Media freedom groups say Russia is one of the world's most dangerous countries for journalists. Anna Politkovskaya, an investigative reporter who was critical of the Kremlin, was shot dead in 2006 outside her Moscow apartment.

Ingushetia's Kremlin-backed leader, President Murat Zyazikov, has been struggling to contain a low-level insurgency led by Islamist militants. His critics accuse him of persecuting opposition activists and reporters, an allegation he denies.

Ingushetia is in Russia's North Caucasus region and neighbors Chechnya, scene of a separatist rebellion that has now been largely quelled.

Zyazikov has criticized the reporting by ingushetiya.ru and brought a court case earlier this year seeking to close it down.

Interfax quoted an unnamed law enforcement source as saying Yevloyev was shot by accident.

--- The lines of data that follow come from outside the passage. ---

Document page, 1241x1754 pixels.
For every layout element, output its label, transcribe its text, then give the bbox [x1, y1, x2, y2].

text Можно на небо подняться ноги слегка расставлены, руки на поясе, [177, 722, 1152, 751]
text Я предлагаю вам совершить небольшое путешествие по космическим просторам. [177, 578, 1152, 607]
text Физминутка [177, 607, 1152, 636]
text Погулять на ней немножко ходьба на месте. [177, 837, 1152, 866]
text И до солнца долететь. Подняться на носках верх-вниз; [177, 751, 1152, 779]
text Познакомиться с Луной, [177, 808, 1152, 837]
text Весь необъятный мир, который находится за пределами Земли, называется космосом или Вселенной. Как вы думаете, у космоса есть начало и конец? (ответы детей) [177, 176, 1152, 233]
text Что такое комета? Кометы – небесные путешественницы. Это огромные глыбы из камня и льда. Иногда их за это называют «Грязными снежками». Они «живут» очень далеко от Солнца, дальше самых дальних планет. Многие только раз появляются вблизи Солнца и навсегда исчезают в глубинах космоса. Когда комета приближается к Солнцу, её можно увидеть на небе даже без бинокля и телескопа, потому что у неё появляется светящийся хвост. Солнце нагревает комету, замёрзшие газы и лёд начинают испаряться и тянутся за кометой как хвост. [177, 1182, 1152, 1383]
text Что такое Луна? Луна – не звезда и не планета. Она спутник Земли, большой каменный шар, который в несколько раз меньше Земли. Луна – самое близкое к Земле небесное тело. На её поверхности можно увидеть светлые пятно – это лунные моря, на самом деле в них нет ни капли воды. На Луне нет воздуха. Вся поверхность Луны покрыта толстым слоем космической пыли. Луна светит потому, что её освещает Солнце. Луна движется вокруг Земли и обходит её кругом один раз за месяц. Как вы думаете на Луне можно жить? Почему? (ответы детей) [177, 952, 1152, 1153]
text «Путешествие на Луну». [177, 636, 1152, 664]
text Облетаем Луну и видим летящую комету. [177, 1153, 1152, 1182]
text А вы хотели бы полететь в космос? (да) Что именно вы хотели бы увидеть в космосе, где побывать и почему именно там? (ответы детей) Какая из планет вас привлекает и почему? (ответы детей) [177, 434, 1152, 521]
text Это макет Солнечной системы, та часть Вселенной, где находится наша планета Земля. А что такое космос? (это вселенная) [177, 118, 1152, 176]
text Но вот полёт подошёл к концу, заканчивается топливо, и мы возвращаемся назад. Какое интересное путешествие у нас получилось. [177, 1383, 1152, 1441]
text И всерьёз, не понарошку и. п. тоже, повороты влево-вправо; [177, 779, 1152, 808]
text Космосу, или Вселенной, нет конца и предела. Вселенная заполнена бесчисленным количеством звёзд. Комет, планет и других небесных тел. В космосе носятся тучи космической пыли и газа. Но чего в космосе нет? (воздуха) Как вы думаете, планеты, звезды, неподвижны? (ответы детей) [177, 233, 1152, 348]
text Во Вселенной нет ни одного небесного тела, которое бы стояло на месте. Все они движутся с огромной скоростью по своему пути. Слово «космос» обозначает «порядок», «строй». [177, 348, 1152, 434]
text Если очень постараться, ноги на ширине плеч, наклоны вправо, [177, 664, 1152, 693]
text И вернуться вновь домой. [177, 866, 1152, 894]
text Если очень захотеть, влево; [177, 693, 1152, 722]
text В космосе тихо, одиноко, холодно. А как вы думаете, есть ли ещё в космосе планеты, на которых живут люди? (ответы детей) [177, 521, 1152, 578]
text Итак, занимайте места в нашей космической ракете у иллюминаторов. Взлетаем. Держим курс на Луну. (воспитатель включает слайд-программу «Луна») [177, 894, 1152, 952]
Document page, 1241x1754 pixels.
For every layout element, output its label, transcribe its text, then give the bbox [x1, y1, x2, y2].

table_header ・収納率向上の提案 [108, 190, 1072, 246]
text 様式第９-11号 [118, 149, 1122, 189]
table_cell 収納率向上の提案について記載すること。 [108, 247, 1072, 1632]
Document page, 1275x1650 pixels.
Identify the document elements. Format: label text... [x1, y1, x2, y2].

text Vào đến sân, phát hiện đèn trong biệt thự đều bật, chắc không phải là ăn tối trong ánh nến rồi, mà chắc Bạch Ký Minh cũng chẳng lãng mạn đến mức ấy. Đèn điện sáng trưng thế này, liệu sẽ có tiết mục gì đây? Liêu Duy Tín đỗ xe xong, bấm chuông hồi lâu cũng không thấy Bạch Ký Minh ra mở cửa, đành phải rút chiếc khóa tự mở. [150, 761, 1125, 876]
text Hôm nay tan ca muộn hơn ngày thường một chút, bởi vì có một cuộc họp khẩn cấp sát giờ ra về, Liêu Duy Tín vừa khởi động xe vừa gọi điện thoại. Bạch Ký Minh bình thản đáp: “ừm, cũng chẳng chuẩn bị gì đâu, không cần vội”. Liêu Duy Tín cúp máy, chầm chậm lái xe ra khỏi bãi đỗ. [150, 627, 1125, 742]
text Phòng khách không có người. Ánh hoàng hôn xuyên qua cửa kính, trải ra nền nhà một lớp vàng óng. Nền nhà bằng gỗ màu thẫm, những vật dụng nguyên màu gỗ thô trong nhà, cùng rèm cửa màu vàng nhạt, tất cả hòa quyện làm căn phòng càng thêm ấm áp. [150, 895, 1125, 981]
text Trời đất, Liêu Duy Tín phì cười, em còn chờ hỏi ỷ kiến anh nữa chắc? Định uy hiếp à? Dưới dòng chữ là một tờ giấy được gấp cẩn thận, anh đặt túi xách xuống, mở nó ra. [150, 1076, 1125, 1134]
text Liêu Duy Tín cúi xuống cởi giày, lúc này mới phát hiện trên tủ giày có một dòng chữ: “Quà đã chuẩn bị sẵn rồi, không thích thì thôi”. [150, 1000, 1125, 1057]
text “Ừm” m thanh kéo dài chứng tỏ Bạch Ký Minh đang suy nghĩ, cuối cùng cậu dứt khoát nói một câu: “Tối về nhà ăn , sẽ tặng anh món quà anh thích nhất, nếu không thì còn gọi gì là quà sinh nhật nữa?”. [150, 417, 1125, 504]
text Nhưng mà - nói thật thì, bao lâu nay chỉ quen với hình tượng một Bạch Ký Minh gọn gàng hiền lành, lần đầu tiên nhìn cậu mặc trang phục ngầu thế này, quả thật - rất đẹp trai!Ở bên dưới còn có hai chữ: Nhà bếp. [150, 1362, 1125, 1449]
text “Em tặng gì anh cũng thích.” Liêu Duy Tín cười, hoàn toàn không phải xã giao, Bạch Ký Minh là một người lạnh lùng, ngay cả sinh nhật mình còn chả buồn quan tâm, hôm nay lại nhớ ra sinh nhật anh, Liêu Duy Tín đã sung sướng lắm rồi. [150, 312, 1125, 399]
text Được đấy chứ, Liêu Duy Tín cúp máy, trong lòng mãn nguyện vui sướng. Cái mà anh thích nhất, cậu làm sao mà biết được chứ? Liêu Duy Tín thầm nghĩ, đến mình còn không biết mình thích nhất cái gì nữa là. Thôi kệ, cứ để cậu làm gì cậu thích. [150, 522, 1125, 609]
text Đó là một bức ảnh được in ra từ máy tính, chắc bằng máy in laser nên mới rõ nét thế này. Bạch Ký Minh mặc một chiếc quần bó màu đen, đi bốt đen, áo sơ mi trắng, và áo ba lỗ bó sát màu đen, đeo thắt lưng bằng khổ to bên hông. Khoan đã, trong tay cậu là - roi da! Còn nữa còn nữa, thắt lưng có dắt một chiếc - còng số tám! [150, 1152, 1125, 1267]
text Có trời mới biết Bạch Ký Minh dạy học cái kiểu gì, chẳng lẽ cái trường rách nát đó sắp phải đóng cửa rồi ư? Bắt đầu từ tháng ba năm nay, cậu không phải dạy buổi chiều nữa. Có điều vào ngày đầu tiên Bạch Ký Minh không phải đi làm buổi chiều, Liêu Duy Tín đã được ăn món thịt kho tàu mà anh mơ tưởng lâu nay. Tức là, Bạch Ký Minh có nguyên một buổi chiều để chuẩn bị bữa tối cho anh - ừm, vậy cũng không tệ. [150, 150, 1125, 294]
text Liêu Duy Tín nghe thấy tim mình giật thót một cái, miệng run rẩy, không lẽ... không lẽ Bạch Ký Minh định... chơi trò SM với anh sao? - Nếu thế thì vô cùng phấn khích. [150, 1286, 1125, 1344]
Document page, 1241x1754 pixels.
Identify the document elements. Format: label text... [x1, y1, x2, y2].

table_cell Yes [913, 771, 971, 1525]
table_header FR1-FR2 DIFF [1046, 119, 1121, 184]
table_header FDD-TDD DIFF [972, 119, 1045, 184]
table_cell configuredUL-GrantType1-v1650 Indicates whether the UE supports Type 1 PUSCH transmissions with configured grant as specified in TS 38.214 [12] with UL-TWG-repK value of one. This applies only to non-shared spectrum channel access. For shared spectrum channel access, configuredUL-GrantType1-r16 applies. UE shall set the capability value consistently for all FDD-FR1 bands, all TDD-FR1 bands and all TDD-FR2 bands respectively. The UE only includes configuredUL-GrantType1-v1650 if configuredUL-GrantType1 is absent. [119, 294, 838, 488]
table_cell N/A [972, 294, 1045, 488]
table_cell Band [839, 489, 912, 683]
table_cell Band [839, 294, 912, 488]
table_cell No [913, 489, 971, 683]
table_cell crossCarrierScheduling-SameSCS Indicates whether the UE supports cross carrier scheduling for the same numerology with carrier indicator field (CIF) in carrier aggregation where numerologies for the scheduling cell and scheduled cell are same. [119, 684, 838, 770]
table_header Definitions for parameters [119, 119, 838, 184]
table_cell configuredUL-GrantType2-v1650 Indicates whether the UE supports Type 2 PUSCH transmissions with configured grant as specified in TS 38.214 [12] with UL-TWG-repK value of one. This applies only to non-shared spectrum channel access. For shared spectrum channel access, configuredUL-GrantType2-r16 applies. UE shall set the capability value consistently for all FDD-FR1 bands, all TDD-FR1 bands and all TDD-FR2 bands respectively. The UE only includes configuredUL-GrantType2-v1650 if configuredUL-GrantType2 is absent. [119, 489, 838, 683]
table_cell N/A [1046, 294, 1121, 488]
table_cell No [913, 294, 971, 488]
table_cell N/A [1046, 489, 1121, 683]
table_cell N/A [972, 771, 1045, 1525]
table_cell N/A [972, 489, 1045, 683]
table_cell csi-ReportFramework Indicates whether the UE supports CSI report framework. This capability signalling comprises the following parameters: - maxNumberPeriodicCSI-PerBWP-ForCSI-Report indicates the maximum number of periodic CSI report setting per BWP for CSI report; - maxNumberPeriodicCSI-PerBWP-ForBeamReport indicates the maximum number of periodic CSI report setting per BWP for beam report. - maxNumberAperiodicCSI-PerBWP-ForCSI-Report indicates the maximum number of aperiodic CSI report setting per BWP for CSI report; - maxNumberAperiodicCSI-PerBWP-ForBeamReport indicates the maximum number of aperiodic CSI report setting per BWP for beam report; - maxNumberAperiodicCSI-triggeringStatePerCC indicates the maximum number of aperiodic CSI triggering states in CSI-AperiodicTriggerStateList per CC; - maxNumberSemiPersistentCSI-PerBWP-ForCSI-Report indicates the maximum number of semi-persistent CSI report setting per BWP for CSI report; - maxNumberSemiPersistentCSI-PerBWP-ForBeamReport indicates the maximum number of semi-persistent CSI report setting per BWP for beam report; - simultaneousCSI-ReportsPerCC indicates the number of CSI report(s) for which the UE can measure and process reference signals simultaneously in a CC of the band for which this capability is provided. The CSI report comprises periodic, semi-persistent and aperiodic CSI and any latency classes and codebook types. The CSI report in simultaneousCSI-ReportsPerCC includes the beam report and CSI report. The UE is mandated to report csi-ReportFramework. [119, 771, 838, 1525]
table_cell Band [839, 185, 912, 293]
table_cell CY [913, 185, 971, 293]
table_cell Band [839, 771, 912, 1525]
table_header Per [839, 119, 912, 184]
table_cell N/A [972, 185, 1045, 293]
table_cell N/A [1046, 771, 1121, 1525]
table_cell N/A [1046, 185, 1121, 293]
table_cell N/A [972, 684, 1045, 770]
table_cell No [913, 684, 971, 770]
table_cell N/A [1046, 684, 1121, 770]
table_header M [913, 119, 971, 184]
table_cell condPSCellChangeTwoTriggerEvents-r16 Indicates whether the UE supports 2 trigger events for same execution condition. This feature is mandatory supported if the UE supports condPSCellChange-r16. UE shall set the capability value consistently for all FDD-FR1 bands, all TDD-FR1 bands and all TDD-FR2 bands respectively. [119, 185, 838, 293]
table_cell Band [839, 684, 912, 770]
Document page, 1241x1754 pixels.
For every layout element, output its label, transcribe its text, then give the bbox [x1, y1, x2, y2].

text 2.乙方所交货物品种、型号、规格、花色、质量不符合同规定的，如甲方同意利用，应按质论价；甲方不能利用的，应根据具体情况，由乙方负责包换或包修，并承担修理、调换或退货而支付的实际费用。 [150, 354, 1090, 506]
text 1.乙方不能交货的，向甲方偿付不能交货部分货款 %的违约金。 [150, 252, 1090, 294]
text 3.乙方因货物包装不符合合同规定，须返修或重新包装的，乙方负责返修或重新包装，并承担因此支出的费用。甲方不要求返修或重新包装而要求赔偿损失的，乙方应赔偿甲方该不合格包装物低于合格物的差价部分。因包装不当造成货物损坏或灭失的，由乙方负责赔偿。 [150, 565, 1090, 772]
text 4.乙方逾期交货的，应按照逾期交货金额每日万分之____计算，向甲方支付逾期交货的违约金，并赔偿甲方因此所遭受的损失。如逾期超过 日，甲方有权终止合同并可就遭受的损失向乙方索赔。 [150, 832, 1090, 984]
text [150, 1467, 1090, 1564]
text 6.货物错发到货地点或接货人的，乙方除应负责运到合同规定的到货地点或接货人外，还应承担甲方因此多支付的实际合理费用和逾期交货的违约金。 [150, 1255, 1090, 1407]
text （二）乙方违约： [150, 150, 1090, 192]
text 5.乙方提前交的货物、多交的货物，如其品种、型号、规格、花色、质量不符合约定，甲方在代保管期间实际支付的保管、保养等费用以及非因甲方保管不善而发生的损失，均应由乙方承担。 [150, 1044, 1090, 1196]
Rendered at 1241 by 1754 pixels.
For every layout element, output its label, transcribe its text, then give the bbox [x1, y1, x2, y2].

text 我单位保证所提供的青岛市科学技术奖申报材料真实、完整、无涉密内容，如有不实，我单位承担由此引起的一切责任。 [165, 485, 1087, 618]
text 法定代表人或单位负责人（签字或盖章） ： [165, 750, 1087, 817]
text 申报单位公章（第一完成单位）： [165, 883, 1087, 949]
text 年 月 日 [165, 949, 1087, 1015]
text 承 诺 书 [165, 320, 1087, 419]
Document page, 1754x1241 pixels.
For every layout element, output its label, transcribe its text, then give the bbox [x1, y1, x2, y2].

"While police officers were attempting to transfer M. Yevloyev to an Interior Ministry office, an incident occurred in which M. Yevloyev received a gunshot wound to the temple area," the agency quoted the source as saying.

Aslanbek Apayev, a representative of the Moscow Helsinki Group human rights organization, told Reuters that opposition figures in Ingushetia had told him Yevloyev was dead.

"Yes, it is true. People close to the opposition confirmed that to me. I do not know any details," he said.